Category: Business Value Transfer | Tags: Private company valuation, Exit/Transition Planning, Financial planning, Retirement, Sell side/Divestiture, Advisor Client Relations, Family business, Mediation, Private equity, Liquidity
A food broker came to me with what looked, on the surface, like a straightforward succession plan. He had already bought out his partner. His intention was to eventually sell or transfer the business to his two sons. The business was highly profitable — a specialty foods operation with strong margins and a loyal customer base built over decades. By any deal-side measure, this was a desirable asset.
What he didn’t yet have was a plan that all the relevant parties could live with. That turned out to be the harder problem.
The Family Conflict No Valuation Could Solve
The two sons had fundamentally different visions for their futures — and for the business.
One son was active in the business and wanted to buy it, build it further, and accumulate tax-qualified wealth over time through ownership and earned income. The other son had no interest in running the business but wanted financial security from it. His proposal: issue dividend-paying preferred stock to himself and his mother, the owner’s wife, creating a passive income stream funded by the operating company.
The conflict this created was immediate and predictable. The son running the business was not willing to generate profits only to pay dividends to a passive brother who had no role in creating them. The passive brother felt entitled to participate in the value his father had built. Both positions were understandable. Neither was compatible with the other.
This is the kind of family dynamic that derails exits before they ever reach a deal table — and it illustrates exactly why the first question in any exit engagement cannot be “what’s the business worth.” The right first question is: what does each stakeholder actually need, and can this business realistically deliver it for all of them?
In this case, the honest answer was no.
Bringing in a Mediator
Rather than allow the conflict to fester or force a premature resolution, I brought in a mediator experienced in family business disputes. This was not a sign of failure — it was the right professional tool for a situation where the principals had legitimate but competing interests and needed a structured process to find common ground.
Through that process, a neutral business valuation was commissioned and accepted by all parties. The agreed number: $35 million. With a credible, arms-length figure on the table, the conversation shifted from argument to decision. The active son, now facing the reality of what buying out his brother and mother would actually require, made the decision that the cleanest path forward was a sale to a third party.

DATA BLOCK -

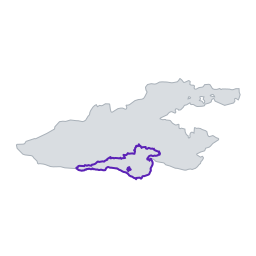 location of Chuy within Kyrgyzstan, rotated 182°
{"feature_id": "KGZ-1116", "entity_name": "Chuy", "entity_type": "Region", "adm_level": 1, "iso_a3": "KGZ", "parent_name": "Kyrgyzstan", "parent_adm1": "", "projection": "natural_earth1", "projection_center": [74.767, 42.563], "detail": "fine", "context": "in_parent", "style": "outline", "palette": "violet", "viewbox_px": 256, "rotation_deg": 182, "n_neighbors": 0, "source": "natural_earth", "source_scale": "10m", "svg_char_len": 8421}
<svg xmlns="http://www.w3.org/2000/svg" viewBox="0 0 256 256"><g transform="rotate(182 128 128)"><path d="M52.2,153.1L52.9,152.7L55.0,152.3L59.3,151.9L60.7,152.2L63.6,153.8L65.8,153.6L66.2,153.9L67.0,155.3L70.2,153.2L72.4,152.6L73.6,150.5L76.0,148.0L78.0,147.6L78.1,148.0L78.5,148.4L80.5,149.0L81.2,148.3L81.5,147.4L80.8,146.0L80.8,145.4L81.5,144.5L84.8,145.8L85.5,145.8L87.1,145.1L88.5,143.7L89.0,142.7L95.8,139.2L96.3,138.6L96.2,138.2L93.4,137.4L92.1,137.8L90.9,137.8L90.2,137.3L86.7,137.1L85.9,136.8L83.7,134.3L80.8,132.7L79.4,132.8L77.8,133.5L77.2,133.2L77.1,130.8L76.8,129.4L75.8,129.1L74.6,129.7L71.1,128.9L70.7,126.0L69.4,123.4L67.6,122.3L67.5,120.8L66.9,120.1L66.3,120.3L65.6,121.1L65.9,122.8L65.7,124.5L65.2,125.4L64.4,126.0L63.5,126.0L61.9,125.2L61.6,130.4L61.3,130.7L59.4,130.0L57.9,130.3L55.6,130.0L53.9,129.1L50.6,128.1L49.1,127.2L48.1,123.7L47.2,122.5L46.4,122.2L42.9,123.4L39.3,121.3L37.5,120.8L37.0,120.2L37.1,119.4L42.7,115.5L44.9,112.8L46.2,111.7L49.7,110.5L50.5,108.1L50.8,107.8L54.4,106.6L58.3,104.5L58.4,103.9L58.0,103.4L54.5,101.4L52.7,102.3L51.7,101.2L51.7,100.0L52.9,98.0L53.9,97.0L54.3,95.1L55.8,93.8L57.3,91.7L59.1,90.1L62.4,88.8L64.2,89.2L66.0,88.9L68.6,87.9L70.3,87.9L77.2,89.4L79.4,89.5L84.8,91.5L88.9,92.5L91.0,94.4L97.7,95.3L99.5,95.9L100.2,96.8L102.1,98.0L103.7,98.3L102.3,93.6L102.9,90.8L105.0,83.3L106.1,82.2L111.6,80.0L112.9,78.5L116.8,78.5L117.6,78.2L118.1,77.3L130.2,83.9L134.8,85.8L141.1,87.5L146.5,88.0L147.4,87.6L149.6,85.1L150.6,84.9L163.9,85.4L173.5,84.0L174.8,84.1L178.4,85.6L189.7,86.0L194.1,87.0L201.2,86.6L204.1,86.8L209.5,88.6L211.4,89.0L214.9,89.3L216.2,89.0L217.0,89.4L217.8,91.8L221.1,94.8L222.3,96.4L223.6,97.0L229.9,97.5L232.2,98.2L238.1,103.8L238.9,107.1L238.3,107.8L232.2,108.2L230.8,108.7L229.4,111.1L221.2,114.1L220.0,114.0L209.0,119.7L201.4,124.4L201.1,126.7L196.7,131.9L193.4,132.5L190.5,132.4L185.8,134.0L179.8,133.5L177.8,133.5L173.8,132.8L172.3,133.2L170.6,134.3L168.3,138.4L167.3,139.4L166.9,140.3L166.6,142.4L165.7,144.5L163.7,147.7L162.1,149.3L160.5,150.2L159.3,148.2L157.2,149.6L155.3,149.3L154.1,149.7L151.5,151.4L147.5,151.4L147.1,150.8L146.3,146.0L145.6,143.8L145.1,143.3L144.4,143.2L138.7,147.0L136.1,147.6L134.0,147.7L131.2,146.6L130.5,146.9L130.1,147.5L129.9,148.3L130.7,150.4L130.4,150.8L129.2,150.8L127.4,151.3L122.0,155.6L118.6,156.8L115.4,157.2L113.5,158.0L112.4,159.7L110.3,164.2L110.4,165.1L111.3,166.4L111.9,169.1L111.7,169.8L110.0,172.1L107.9,172.7L106.2,173.1L102.9,172.8L101.2,173.2L98.1,175.0L95.6,175.3L90.8,175.3L86.0,174.7L84.5,174.9L80.3,175.9L78.9,177.5L78.1,179.0L77.7,179.2L76.0,177.9L73.9,175.5L72.9,175.6L69.1,177.5L68.6,177.4L67.5,176.7L67.7,173.7L66.5,173.1L63.9,173.0L63.0,172.3L63.3,170.4L63.1,169.7L62.4,169.2L61.1,169.3L58.4,170.9L55.2,171.4L54.2,172.0L52.9,174.0L48.7,174.5L47.4,174.0L44.9,170.2L42.8,169.6L40.5,169.7L37.6,170.7L36.8,169.9L36.1,169.7L35.4,170.3L31.7,170.4L28.0,170.4L25.9,169.9L24.5,169.9L21.7,171.0L18.4,171.2L18.1,167.6L17.1,165.2L18.2,161.2L18.8,159.9L21.3,161.4L22.2,161.2L22.4,160.4L22.1,158.6L23.3,156.7L32.2,154.0L41.9,157.9L43.2,160.4L44.0,160.3L45.4,159.1L45.8,157.0L47.8,155.8L52.0,154.4L52.2,153.1ZM57.1,161.8L57.3,161.5L56.6,159.6L57.6,157.9L55.7,157.6L54.7,157.1L53.5,155.3L53.2,155.3L52.6,155.7L52.2,156.9L52.5,158.1L53.9,159.3L53.2,161.8L56.1,162.1L57.1,161.8ZM46.9,163.5L46.8,163.0L46.2,162.8L42.5,162.1L42.6,162.6L44.0,164.4L45.1,164.5L46.9,163.5ZM68.8,160.4L69.0,159.2L66.8,159.9L66.5,160.5L67.3,161.2L68.2,161.5L68.8,160.4Z" fill="#d9dde1" stroke="#a8b0b8" stroke-width="1"/><path d="M117.5,76.8L118.0,77.1L119.0,77.9L119.6,78.2L120.3,78.3L120.8,78.6L121.9,79.4L122.3,79.6L123.1,79.6L123.8,80.1L124.6,80.3L125.0,80.5L125.3,80.8L125.8,81.6L126.1,81.9L128.1,83.4L128.8,83.6L131.1,84.0L132.8,84.8L133.4,85.2L133.9,85.5L135.1,85.8L135.7,86.1L136.2,86.5L137.4,87.2L137.9,87.3L139.2,87.3L143.7,87.8L144.5,87.7L144.9,87.8L146.2,88.3L146.7,88.3L147.3,88.0L147.9,87.6L148.3,87.2L148.5,86.9L149.2,85.2L149.4,85.1L149.7,85.0L149.9,85.0L150.9,84.9L151.7,85.0L153.3,85.4L153.7,85.4L155.1,85.0L155.6,85.0L157.0,85.4L158.8,85.4L160.6,85.8L160.8,85.8L161.2,85.6L161.4,85.6L161.6,85.8L161.8,86.2L162.0,86.3L162.4,86.2L163.0,85.6L163.4,85.5L163.9,85.5L164.9,85.9L165.4,86.0L165.9,85.9L166.6,85.6L167.5,85.6L167.9,85.5L168.6,85.2L168.8,85.0L168.8,84.9L169.3,84.9L169.6,84.8L170.0,84.3L170.4,84.1L170.8,84.0L171.7,84.0L172.5,83.7L172.8,83.7L173.2,83.8L175.5,84.2L176.2,84.4L176.4,84.6L177.0,85.3L177.3,85.6L177.6,85.6L177.9,85.6L178.2,86.3L178.1,86.5L177.9,86.7L177.5,86.6L177.4,86.6L177.2,86.8L176.7,87.3L176.6,87.5L176.5,87.9L176.4,88.1L176.2,88.2L175.7,88.4L175.3,88.5L170.6,88.4L170.3,88.4L170.2,88.5L170.1,88.8L170.0,89.0L169.9,89.1L169.8,89.3L169.7,89.3L168.9,89.3L168.0,88.9L167.8,88.9L167.6,88.9L166.6,89.4L166.3,89.5L166.1,89.5L165.4,89.3L164.9,89.3L163.6,89.0L163.4,89.0L163.2,89.2L162.8,90.0L162.7,90.1L161.1,90.4L159.7,91.0L159.3,91.3L158.9,91.6L157.8,92.8L157.6,92.9L157.2,93.3L156.8,93.4L156.6,93.4L156.3,93.3L155.9,93.1L155.5,93.1L152.7,93.7L152.3,93.8L150.8,93.6L150.5,93.7L150.4,93.8L150.2,94.2L150.1,94.3L149.9,94.4L149.4,94.7L149.1,94.8L148.6,95.2L148.4,95.3L148.1,95.3L147.9,95.4L147.7,95.5L147.7,96.0L147.6,96.3L147.3,96.5L146.6,97.0L146.2,97.1L146.1,97.3L145.9,97.5L144.8,98.2L144.5,98.3L144.4,98.2L144.5,97.6L144.4,97.4L144.3,97.2L144.2,97.1L143.7,97.2L142.3,97.6L142.0,97.6L141.8,97.6L141.0,97.2L140.9,97.2L140.7,97.3L139.9,97.6L139.7,97.6L136.7,97.5L135.8,97.3L135.7,97.3L135.2,97.6L134.5,97.9L134.0,97.2L133.8,97.2L133.6,97.1L133.4,97.3L133.1,97.5L130.2,97.9L130.0,98.0L130.4,98.9L131.3,100.3L131.4,100.6L131.5,100.9L131.4,101.0L131.2,101.0L130.6,100.8L128.9,100.9L128.5,101.1L127.8,102.1L127.3,102.8L127.2,102.8L127.0,102.7L126.9,102.5L126.9,102.4L126.3,102.3L122.7,102.8L122.5,102.7L122.4,102.7L122.2,102.6L121.4,102.5L120.9,102.5L120.7,102.5L120.6,102.8L120.2,104.9L120.2,105.2L120.3,105.5L120.8,105.6L121.0,105.7L121.1,105.9L121.1,106.0L120.8,106.2L120.7,106.4L120.4,106.7L120.3,106.8L120.2,107.0L120.1,107.4L120.1,107.5L120.2,108.0L120.1,108.4L119.6,108.9L119.4,109.1L119.4,109.3L119.4,109.5L119.4,109.9L119.3,110.1L119.2,110.3L118.8,110.5L118.6,110.5L118.4,110.4L118.2,110.3L118.1,110.2L117.9,110.2L117.2,110.6L117.0,110.8L116.9,110.9L116.9,111.1L116.8,111.7L116.7,111.9L116.6,112.0L116.4,111.9L116.3,111.7L116.2,111.6L116.2,111.4L116.3,110.9L116.4,110.7L116.2,110.4L115.6,110.6L115.4,110.6L115.1,110.5L114.9,110.5L114.8,110.4L114.7,110.2L114.5,109.8L114.4,109.7L114.2,109.6L114.1,109.4L113.9,109.0L113.9,108.9L113.7,108.7L112.9,109.3L112.5,109.4L112.2,109.4L109.8,109.6L109.5,108.6L109.3,108.2L109.0,108.1L108.8,108.0L108.4,108.0L108.2,107.9L108.1,108.0L107.5,108.2L107.4,108.3L107.2,108.5L106.8,108.8L106.5,108.8L106.3,108.8L104.5,108.1L104.2,108.1L103.9,108.1L103.3,108.3L103.0,108.3L102.4,108.0L102.2,108.0L102.0,107.9L101.4,108.1L101.1,107.5L101.1,107.2L100.9,107.0L100.7,106.9L100.3,106.7L100.1,106.6L99.9,106.5L99.5,106.5L99.4,106.4L99.1,106.2L98.9,106.1L98.0,105.9L97.0,105.6L96.7,105.5L96.3,105.5L96.2,105.5L96.2,105.4L96.0,105.1L96.3,104.7L96.3,104.4L96.2,104.3L95.4,104.1L95.2,103.8L95.2,103.7L95.4,102.8L95.4,102.6L95.6,102.4L95.8,102.4L96.4,102.4L96.7,102.3L96.9,102.2L97.2,101.9L97.3,101.7L97.9,101.5L98.4,101.4L98.7,101.3L99.1,101.2L99.4,101.2L99.8,101.2L100.0,101.3L100.3,101.4L100.6,101.3L101.4,101.0L101.7,101.0L102.2,100.9L103.0,101.0L103.7,101.4L104.0,101.4L104.4,101.3L105.6,100.8L105.9,100.6L106.5,99.9L106.6,99.5L106.7,99.3L107.0,98.9L107.5,98.4L107.6,98.2L107.7,97.7L107.4,97.2L107.1,97.2L106.5,97.2L106.3,97.2L106.1,97.2L105.8,97.0L105.8,96.9L105.7,96.8L105.6,96.7L105.5,96.3L105.4,96.2L105.2,96.4L105.1,96.6L105.1,96.9L105.1,97.1L105.1,97.3L105.0,97.6L104.5,98.0L103.9,97.9L102.5,95.3L102.2,94.5L102.1,93.7L102.1,92.8L102.3,91.9L103.4,89.6L103.9,88.6L104.0,88.2L104.0,87.7L103.7,86.9L103.7,86.4L103.7,86.0L103.9,85.7L104.3,85.0L105.1,82.9L105.3,82.6L105.6,82.3L106.6,81.8L110.0,80.5L110.3,80.4L111.2,80.5L111.9,80.1L112.6,78.4L113.2,77.9L113.6,78.0L114.3,78.7L114.7,78.8L117.8,78.4L118.1,78.3L118.2,77.9L118.0,77.5L117.5,76.8ZM126.4,88.3L126.6,88.3L126.7,88.2L126.6,87.9L126.6,87.6L126.7,87.3L126.9,87.1L127.0,86.9L127.3,86.7L127.2,86.5L127.1,86.4L126.9,86.1L126.6,85.8L126.4,85.4L126.3,85.0L126.2,84.9L126.1,85.0L125.9,85.4L125.7,85.7L125.3,86.0L124.2,86.2L123.9,86.5L124.1,86.9L124.9,87.6L125.2,87.7L125.3,88.0L125.2,88.3L125.2,88.6L125.3,88.8L125.5,88.9L125.9,88.5L126.1,88.2L126.4,88.3Z" fill="none" stroke="#5b21b6" stroke-width="2"/></g></svg>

THE TASKS -
1. What value did the neutral business valuation in the food broker succession article set for the company?
2. Duplicate the food broker succession article from "In this case, the" up to and including "a third party.".
3. Go on with the food broker succession article, starting right after its final sentence.

OUTPUTS BY TASK -
1. $35 million.

2.
In this case, the honest answer was no.
Bringing in a Mediator
Rather than allow the conflict to fester or force a premature resolution, I brought in a mediator experienced in family business disputes. This was not a sign of failure — it was the right professional tool for a situation where the principals had legitimate but competing interests and needed a structured process to find common ground.
Through that process, a neutral business valuation was commissioned and accepted by all parties. The agreed number: $35 million. With a credible, arms-length figure on the table, the conversation shifted from argument to decision. The active son, now facing the reality of what buying out his brother and mother would actually require, made the decision that the cleanest path forward was a sale to a third party.

3.
Finding the Right Buyer
We went to market and found a private equity firm as the acquirer. PE buyers bring their own dynamics to a transaction — earn-outs, management retention requirements, operational expectations post-close — and this deal was no exception.
The active son had one non-negotiable condition: a key employee who had been instrumental in the business’s success needed to be taken care of financially in the transaction. This was structured into the deal, honoring a loyalty the seller felt was owed regardless of what the numbers said.
The deal structure came in at 70/30 — 70% at close, 30% deferred. During the period between agreement and closing, the business experienced approximately 15% deterioration in value, a not-uncommon occurrence when ownership transition creates uncertainty. To offset the income loss during this window, we implemented an options strategy that generated income and kept the economic impact minimal. The final outcome was acceptable to all parties.
The passive brother received his lump sum. He left the process satisfied. What he did with it after that, I genuinely do not know — he disappeared from the picture entirely, as passive stakeholders sometimes do once their liquidity need is met.
The owner’s wife — whose interests had been part of the conflict from the beginning — was provided for through estate planning strategies that delivered both an income stream and a lump sum distribution. Her financial security, which had originally been framed as a demand for preferred stock dividends, was ultimately addressed through a cleaner and more durable structure that worked for everyone rather than against the operating brother.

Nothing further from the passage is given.